__Work order__.
Copy every line of the data below word for word, and leave the pictures out of your copy.

[Saved entries]

▬▬▬

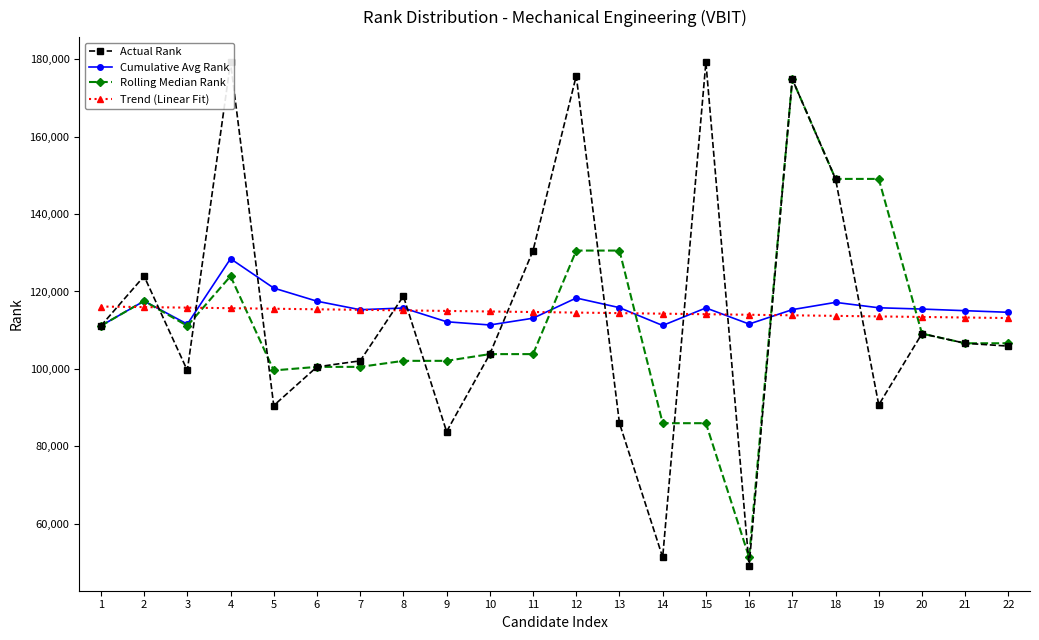

What is the spread (max minus min) of values at 11?

26748.0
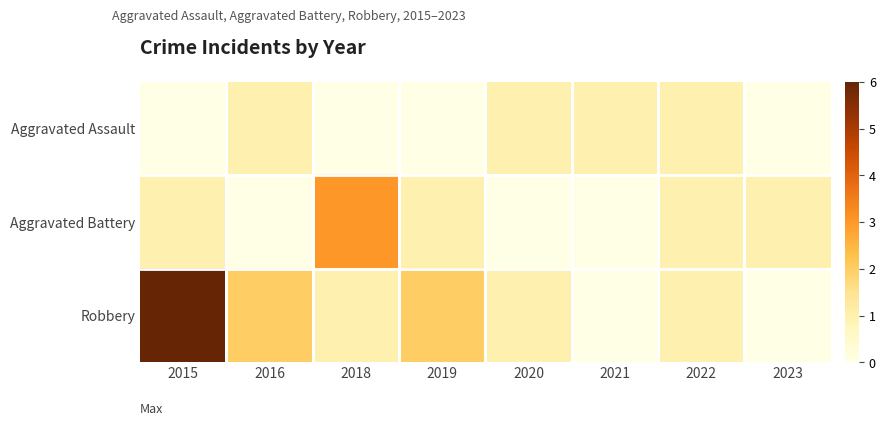

Which series changed the most between 2022 and 2023?

Aggravated Assault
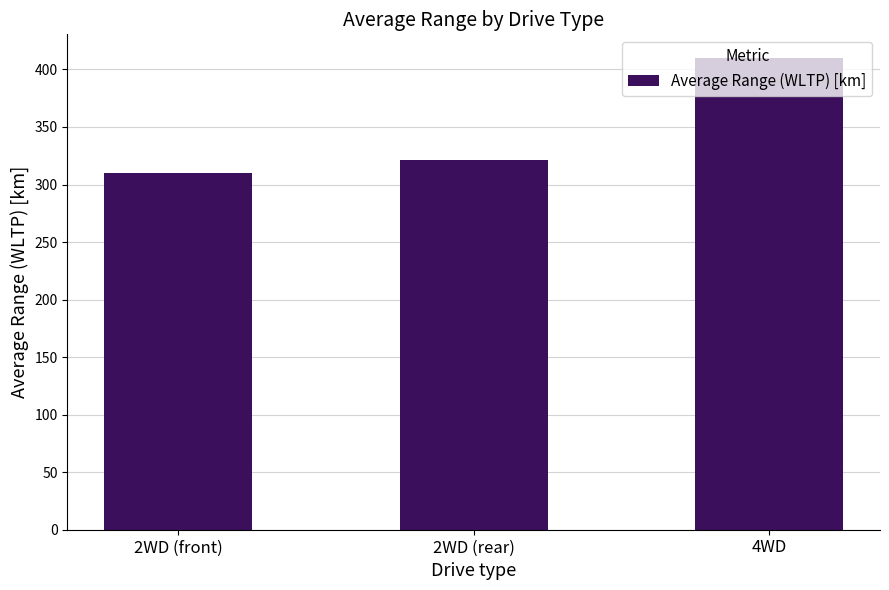

What is the smallest value displayed?

309.9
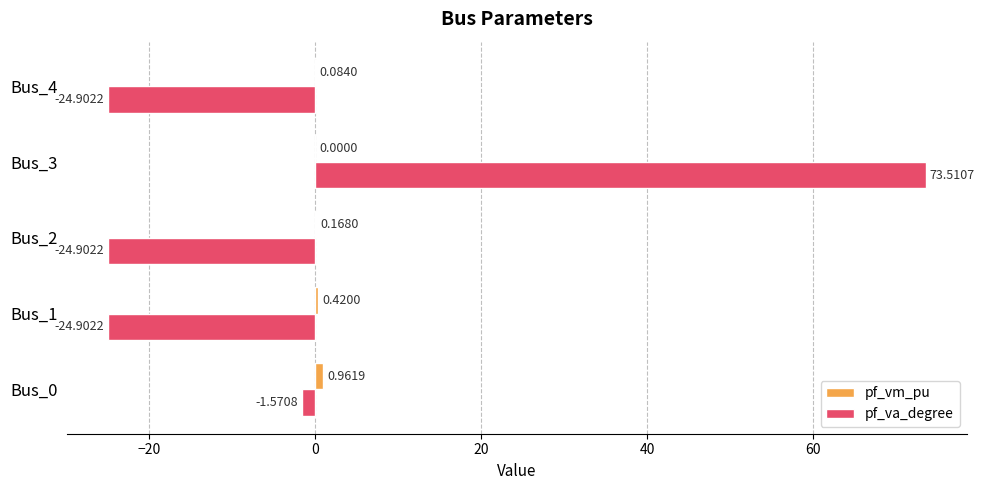

At which category is the sum across all series the highest?

Bus_3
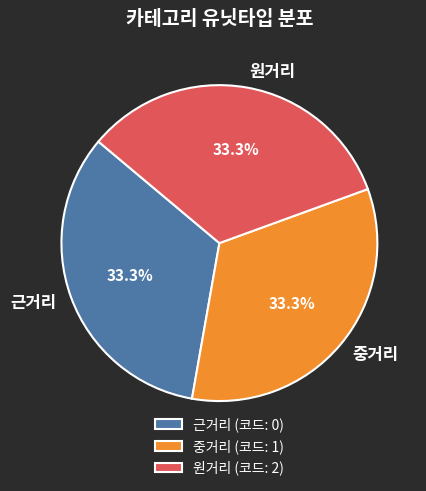

Does 근거리 represent more than half of the total?

No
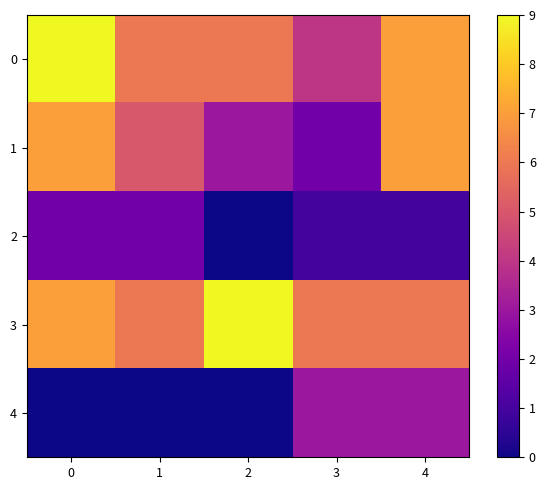

Reading right to left, transcribe all the data shown in this chart.

row_0: 7	4	6	6	9
row_1: 7	2	3	5	7
row_2: 1	1	0	2	2
row_3: 6	6	9	6	7
row_4: 3	3	0	0	0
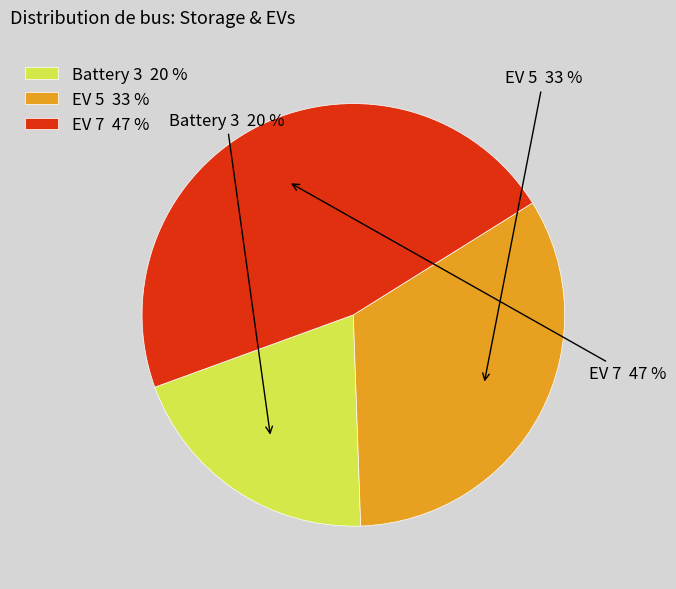

True or false: EV 7 accounts for 54% of the total.

False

▬▬▬

__Task solution__.
What is the spread (max minus min) of values at 11?

26748.0

Which series changed the most between 2022 and 2023?

Aggravated Assault

What is the smallest value displayed?

309.9

At which category is the sum across all series the highest?

Bus_3

Does 근거리 represent more than half of the total?

No

Reading right to left, transcribe all the data shown in this chart.

row_0: 7	4	6	6	9
row_1: 7	2	3	5	7
row_2: 1	1	0	2	2
row_3: 6	6	9	6	7
row_4: 3	3	0	0	0

True or false: EV 7 accounts for 54% of the total.

False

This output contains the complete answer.